Early on, the Turks tried to break down Islamist resistance with a barrage of heavy artillery, followed by a tank assault for storming the town, but fell back after sustaining a cruel toll of casualties.
In early January, the Turkish high command tried concentrating elite commando units around the targeted town in an effort to break through the fortifications ISIS had set up in the surrounding villages. This strategy also failed.
Last week, Assad’s generals, seeing the Turkish army’s still struggling against the odds, decided to launch a rival operation. They soon claimed to have recaptured 32 towns and villages from ISIS’ grip and gained control of a 16-km stretch of the highway linking Al-Bab to Aleppo city.

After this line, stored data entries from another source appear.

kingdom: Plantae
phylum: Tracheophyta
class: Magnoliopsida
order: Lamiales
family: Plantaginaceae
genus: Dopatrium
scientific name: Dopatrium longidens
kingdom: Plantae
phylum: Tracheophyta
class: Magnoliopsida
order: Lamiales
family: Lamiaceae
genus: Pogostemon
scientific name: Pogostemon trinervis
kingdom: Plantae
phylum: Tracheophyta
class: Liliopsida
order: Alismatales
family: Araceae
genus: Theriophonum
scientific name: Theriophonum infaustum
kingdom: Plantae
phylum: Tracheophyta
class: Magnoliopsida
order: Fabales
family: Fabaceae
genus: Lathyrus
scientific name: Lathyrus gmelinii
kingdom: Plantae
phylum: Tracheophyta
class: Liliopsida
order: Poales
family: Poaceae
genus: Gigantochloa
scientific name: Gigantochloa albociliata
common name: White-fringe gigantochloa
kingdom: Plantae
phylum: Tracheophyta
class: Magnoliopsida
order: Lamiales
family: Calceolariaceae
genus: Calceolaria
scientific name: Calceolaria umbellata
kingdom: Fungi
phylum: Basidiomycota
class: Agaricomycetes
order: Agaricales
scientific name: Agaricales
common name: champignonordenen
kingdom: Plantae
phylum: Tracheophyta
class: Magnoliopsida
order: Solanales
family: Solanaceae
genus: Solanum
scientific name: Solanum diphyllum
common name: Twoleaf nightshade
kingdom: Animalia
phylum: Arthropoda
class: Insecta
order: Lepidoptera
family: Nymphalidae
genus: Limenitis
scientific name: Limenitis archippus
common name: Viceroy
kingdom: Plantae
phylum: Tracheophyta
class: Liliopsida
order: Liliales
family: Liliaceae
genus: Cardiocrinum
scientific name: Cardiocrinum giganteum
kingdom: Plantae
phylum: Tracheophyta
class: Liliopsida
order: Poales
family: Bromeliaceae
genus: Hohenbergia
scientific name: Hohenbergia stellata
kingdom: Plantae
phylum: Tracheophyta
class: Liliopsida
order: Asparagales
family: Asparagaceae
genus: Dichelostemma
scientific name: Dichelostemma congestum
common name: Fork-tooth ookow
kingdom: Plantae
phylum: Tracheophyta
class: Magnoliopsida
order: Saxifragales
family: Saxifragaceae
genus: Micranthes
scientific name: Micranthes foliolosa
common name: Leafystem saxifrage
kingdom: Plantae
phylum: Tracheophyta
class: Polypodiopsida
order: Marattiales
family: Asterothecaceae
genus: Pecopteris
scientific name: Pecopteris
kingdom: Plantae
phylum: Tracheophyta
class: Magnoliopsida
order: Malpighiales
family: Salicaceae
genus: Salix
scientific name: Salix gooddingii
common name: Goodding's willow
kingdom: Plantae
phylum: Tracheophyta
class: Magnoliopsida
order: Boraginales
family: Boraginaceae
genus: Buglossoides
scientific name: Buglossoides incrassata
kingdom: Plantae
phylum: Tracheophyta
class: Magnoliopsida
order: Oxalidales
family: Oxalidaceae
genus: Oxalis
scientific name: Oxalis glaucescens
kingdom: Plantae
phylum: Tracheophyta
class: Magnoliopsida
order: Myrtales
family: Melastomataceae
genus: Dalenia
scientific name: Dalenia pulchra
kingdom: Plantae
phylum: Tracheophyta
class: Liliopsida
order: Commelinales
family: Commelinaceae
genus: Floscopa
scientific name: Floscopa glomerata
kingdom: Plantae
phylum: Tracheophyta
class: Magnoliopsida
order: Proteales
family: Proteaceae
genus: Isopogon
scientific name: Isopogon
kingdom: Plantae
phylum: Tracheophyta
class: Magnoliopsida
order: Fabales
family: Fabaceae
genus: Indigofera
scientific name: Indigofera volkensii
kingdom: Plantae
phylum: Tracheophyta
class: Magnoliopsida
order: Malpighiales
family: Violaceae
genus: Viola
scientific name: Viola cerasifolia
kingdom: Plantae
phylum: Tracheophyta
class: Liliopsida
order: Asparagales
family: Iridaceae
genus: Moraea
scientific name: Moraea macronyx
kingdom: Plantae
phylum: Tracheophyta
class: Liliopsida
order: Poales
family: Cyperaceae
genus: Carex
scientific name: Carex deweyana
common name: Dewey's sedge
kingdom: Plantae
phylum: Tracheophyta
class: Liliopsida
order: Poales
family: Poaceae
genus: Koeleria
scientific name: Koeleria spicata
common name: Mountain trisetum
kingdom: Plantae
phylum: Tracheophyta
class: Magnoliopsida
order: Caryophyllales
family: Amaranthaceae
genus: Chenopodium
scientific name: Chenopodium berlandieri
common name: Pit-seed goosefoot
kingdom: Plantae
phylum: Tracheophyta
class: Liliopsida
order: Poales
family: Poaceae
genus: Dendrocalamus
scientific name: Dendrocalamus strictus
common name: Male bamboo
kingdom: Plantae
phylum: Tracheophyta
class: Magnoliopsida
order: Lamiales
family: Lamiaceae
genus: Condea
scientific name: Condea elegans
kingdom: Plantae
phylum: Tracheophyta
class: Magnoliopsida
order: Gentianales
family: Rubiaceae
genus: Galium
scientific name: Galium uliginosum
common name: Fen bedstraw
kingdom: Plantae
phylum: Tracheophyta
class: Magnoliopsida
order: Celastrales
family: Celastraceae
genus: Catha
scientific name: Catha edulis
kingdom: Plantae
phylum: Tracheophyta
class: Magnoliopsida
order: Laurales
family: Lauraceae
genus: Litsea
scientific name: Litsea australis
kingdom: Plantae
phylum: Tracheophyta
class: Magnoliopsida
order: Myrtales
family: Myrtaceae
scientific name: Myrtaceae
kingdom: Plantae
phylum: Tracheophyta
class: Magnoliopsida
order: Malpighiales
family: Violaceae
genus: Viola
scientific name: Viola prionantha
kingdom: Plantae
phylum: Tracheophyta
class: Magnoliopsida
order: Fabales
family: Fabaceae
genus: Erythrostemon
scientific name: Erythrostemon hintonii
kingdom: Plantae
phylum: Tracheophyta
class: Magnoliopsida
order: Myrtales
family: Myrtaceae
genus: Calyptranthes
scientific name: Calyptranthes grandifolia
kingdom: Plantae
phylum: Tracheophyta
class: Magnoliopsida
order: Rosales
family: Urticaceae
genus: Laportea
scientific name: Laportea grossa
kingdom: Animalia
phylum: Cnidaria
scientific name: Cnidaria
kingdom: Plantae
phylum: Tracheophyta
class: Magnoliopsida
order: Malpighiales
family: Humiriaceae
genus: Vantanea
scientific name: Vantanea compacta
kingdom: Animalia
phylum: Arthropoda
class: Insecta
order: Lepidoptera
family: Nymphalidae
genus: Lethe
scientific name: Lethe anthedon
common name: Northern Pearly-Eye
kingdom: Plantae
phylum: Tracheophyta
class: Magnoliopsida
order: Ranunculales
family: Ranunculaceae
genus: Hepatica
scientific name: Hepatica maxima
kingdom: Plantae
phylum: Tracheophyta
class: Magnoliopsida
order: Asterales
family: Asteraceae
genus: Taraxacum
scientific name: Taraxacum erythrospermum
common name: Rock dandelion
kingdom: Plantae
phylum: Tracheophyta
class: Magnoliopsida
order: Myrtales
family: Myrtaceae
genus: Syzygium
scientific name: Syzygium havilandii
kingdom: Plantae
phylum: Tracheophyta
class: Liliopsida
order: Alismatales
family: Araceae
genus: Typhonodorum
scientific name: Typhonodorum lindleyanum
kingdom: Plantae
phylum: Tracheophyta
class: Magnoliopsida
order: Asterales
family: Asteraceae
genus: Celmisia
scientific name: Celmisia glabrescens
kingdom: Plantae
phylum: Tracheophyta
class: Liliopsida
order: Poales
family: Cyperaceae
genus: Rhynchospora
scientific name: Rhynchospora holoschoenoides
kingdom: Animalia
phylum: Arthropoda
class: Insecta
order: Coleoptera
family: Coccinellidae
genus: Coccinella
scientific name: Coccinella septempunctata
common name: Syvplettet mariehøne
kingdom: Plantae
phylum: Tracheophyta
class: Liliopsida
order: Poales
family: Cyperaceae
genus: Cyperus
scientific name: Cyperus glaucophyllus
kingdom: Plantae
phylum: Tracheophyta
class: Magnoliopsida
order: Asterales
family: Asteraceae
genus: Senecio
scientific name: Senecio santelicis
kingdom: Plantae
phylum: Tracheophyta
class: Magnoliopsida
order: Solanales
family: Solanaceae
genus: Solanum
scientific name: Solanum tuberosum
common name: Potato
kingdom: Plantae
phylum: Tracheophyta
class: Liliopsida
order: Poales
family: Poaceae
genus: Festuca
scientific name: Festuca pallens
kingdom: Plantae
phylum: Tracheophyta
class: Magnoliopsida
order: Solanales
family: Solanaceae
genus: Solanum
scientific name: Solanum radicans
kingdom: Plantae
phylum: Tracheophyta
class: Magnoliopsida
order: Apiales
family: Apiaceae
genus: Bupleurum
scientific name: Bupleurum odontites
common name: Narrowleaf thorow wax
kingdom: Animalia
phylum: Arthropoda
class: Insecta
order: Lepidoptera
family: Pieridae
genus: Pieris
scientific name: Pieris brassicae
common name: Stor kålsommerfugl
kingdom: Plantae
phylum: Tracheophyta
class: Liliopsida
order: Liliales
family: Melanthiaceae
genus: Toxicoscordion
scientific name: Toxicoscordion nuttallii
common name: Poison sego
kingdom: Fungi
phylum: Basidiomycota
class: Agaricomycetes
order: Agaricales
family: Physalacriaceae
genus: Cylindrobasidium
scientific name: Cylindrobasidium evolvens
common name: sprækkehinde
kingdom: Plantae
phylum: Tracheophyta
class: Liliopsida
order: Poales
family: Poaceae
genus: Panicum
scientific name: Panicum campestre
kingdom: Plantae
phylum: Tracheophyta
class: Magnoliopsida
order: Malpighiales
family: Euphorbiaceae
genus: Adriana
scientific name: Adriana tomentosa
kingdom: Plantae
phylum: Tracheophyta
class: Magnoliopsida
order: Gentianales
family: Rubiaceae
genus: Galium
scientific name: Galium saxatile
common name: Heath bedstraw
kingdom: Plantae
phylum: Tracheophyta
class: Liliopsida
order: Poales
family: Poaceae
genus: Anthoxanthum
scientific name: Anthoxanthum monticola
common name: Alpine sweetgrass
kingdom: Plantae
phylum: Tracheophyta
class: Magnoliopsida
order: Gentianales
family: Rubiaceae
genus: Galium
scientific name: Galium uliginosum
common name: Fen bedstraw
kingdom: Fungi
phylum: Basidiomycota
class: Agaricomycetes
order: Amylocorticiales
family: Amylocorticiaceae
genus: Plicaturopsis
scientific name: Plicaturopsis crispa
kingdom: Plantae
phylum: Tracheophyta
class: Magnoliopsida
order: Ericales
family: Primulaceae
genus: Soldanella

Hoping to scare the Turks off the battlefield, pro-Assad military sources threatened to directly confront the FSA rebel militia fighting alongside the Turkish army. They also tried diplomatic warfare. The foreign ministry in Damascus complained to the UN that foreign Turkish troops and FSA rebels had overrun villages around Al-Bab, and denounced their “repeated crimes and attacks on the Syrian people and violations of Syrian territory.”
Ankara, for its part, announced that Turkey would not let the Assad regime get its hands on Al-Bab before a political settlement was finalized.
Turkey, however, is in no position to decide who gets its hands on the ISIS bastion. On Monday, Feb. 6, its troops suffered another battlefield setback. After holding Bzaah for just one day, the Turkish-FSA army lost it with heavy casualties following an Islamist State counterattack, backed by three suicide car bombs.
At the same time, pro-Assad forces continued their relentless advance from the southwest.
Nonetheless, Turkey’s Deputy Prime Minister Numan Kurtulmus unequivocally denied having agreed in December to cede Al-Bab to the Assad regime.
Russia, which holds the key to yet another Syrian dispute, is not showing its cards.
Ankara doesn’t know if Moscow, its close partner in the Syrian peace process, will be supportive if and when Turkish troops manage to grab the disputed town from ISIS before Assad’s troops get there.
The Syrian ruler, equally perplexed, will think twice before confronting Turkey over Al-Bab, in the absence of assured Russian support.
But Moscow’s top priority at this time is not to settle the quarrels of its allies but to preserve the ceasefire it brokered two months ago, as a step towards a political settlement of the Syrian conflict, although the cessation of hostilities is not complete, so long as it excludes the Islamic State and the Nusra Front.